Can I Love My Neighbor While Staying Holy?

“Make every effort to live in peace with everyone and to be holy; without holiness no one will see the Lord.” Hebrews 12:14

Sex. Alcohol. Gay Marriage. These are some of the topics that are hotly debated in church today. On one hand, we see the extreme left, which actively seeks to continue Christ’s mission of caring for the poor and needy in the world but fails to address the issue of sin. On the other hand, we see the extreme right, which teaches strict adherance to biblical rules and practices but does little to reach those outside the church.

Such disparity across denominations can only go to show that Christ’s teachings, while simple in principle, can be extremely difficult to apply to the modern context. The church, in attempting to respond to the issues of the day, can misinterpret the Bible all too easily. The verse above makes it clear that we are expected live in peace with everyone and to remain dedicated to holiness. So what if our holy living offends someone of opposing beliefs?

Suppose I’m a photographer, and a gay couple requests my services for their wedding ceremony. I don’t want to appear hateful or judgmental by refusing to comply, but neither do I want to compromise my beliefs about marriage by explicitly or implicitly supporting their union. In situations like this, there is no black and white. It seems that we must either sacrifice peace with others for the sake of holiness or sacrifice holiness for the sake of peace. However, with the Spirit’s guidance and a few good habits, I believe we can do both.

One habit to form is that of seeking a complete and accurate understanding of what the Bible has to say about the issues of today. Remember Paul’s words to Timothy, “All Scripture is breathed out by God and profitable for teaching, for reproof, for correction, and for training in righteousness, that the man of God may be complete, equipped for every good work.” (2 Timothy 3:16-17) The Bible is the ultimate moral authority. No matter how persuasive a human authority (even a Christian one) may be, we must always search the Scripture for answers to difficult moral questions. This means we must not only read the Bible but also consider the context in which each passage was written. Commentaries and study guides may help us understand the intent behind the words.

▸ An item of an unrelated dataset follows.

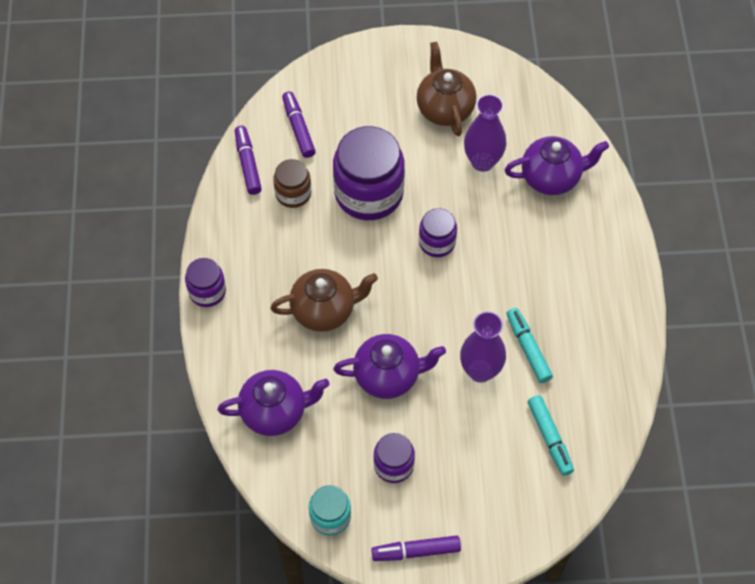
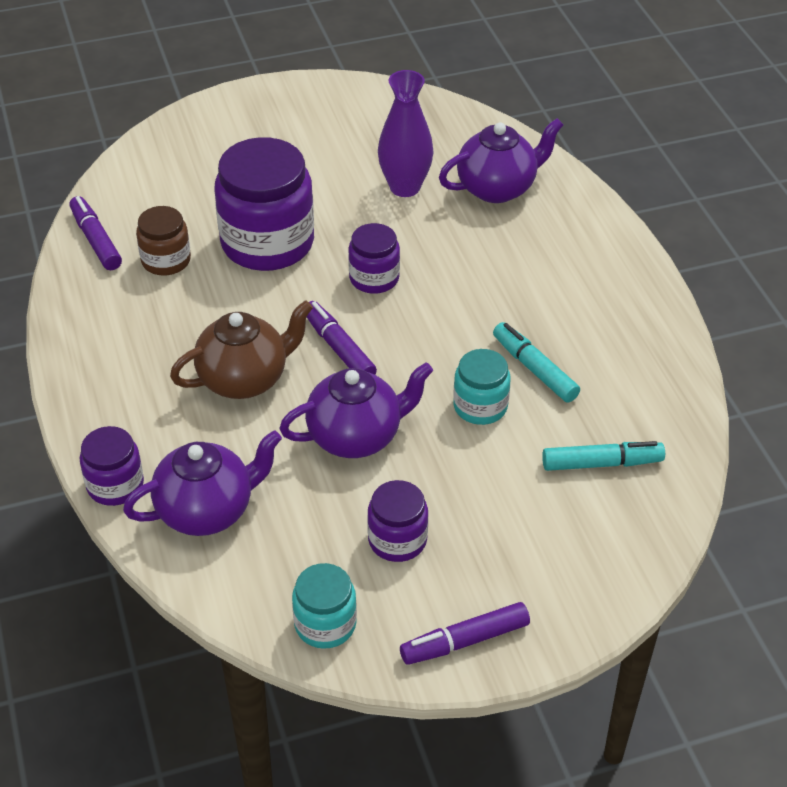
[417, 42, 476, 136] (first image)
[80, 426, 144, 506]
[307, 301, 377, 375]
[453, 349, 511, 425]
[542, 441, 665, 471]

In the areas where the Bible doesn’t give a clear precedent, we must pay careful attention to the leading of the Spirit. In Romans, Paul defines sin as “anything that does not come from faith.” If we feel convicted about something we are doing or are about to do, we must not do it, even if the action is not explicitly forbidden in the Bible. Remember that not everything that is permissible is necessarily good for us (1 Corinthians 6:12 paraphrase) If we desire holiness, we must avoid anything that holds corrupting influence over us.

As we allow the Holy Spirit to change our hearts, we must also allow him to do the same with others, and remember that those in open rebellion to God are not able to hear the Holy Spirit’s voice as we do. Therefore, non-Christians simply cannot understand what holiness is. The best thing we can do for them is to present them with the Gospel. Instead of telling them everything they are doing wrong, tell them that God loves them and is willing to forgive them if they only ask. Once they allow the Holy Spirit into their hearts, he will begin to convict them of the sin in their life, but any attempts we make to convince them that God’s way is the right way are likely to drive them further away from Christ.

Finally, we must develop the habit of removing the plank from our eyes. We are all sinful. And despite what our instincts tell us, no sin is greater than another. If we are quick to point out everyone else’s sin, while ignoring our own, we become just like the Pharisees. And Jesus reprimanded them more harshly than anyone else. If we try to act more like Jesus, we will find that we are able to make peace with others without compromising our holiness.